- **Your assignment**
Copy each line from the records below in which the word "also" is found.

- **Stored dataset items**
:::
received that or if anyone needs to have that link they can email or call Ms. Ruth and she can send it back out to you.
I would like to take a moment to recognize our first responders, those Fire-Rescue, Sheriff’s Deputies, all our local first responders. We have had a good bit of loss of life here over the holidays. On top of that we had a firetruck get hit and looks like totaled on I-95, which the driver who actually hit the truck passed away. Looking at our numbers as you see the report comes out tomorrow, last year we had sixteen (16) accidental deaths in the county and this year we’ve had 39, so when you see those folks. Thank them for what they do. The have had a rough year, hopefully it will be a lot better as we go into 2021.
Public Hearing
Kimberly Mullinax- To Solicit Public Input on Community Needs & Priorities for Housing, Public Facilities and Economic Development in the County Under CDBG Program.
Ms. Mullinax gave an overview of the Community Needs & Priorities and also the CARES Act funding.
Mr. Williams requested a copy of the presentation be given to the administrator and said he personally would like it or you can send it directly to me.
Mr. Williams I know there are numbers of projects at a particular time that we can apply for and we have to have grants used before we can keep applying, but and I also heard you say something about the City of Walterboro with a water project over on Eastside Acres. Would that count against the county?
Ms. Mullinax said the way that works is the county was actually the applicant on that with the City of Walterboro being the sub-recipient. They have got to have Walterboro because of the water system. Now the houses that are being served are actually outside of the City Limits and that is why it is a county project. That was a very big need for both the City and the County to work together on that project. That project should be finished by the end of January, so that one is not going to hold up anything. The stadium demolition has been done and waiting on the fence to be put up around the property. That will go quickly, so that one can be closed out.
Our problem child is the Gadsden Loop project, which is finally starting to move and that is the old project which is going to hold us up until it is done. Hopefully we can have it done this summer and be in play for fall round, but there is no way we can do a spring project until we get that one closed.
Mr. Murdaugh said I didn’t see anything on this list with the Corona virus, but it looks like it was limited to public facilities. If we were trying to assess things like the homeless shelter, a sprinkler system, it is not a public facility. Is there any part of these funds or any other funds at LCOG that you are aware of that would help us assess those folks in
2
:::
- **Your solution**
Ms. Mullinax gave an overview of the Community Needs & Priorities and also the CARES Act funding.
Mr. Williams I know there are numbers of projects at a particular time that we can apply for and we have to have grants used before we can keep applying, but and I also heard you say something about the City of Walterboro with a water project over on Eastside Acres. Would that count against the county?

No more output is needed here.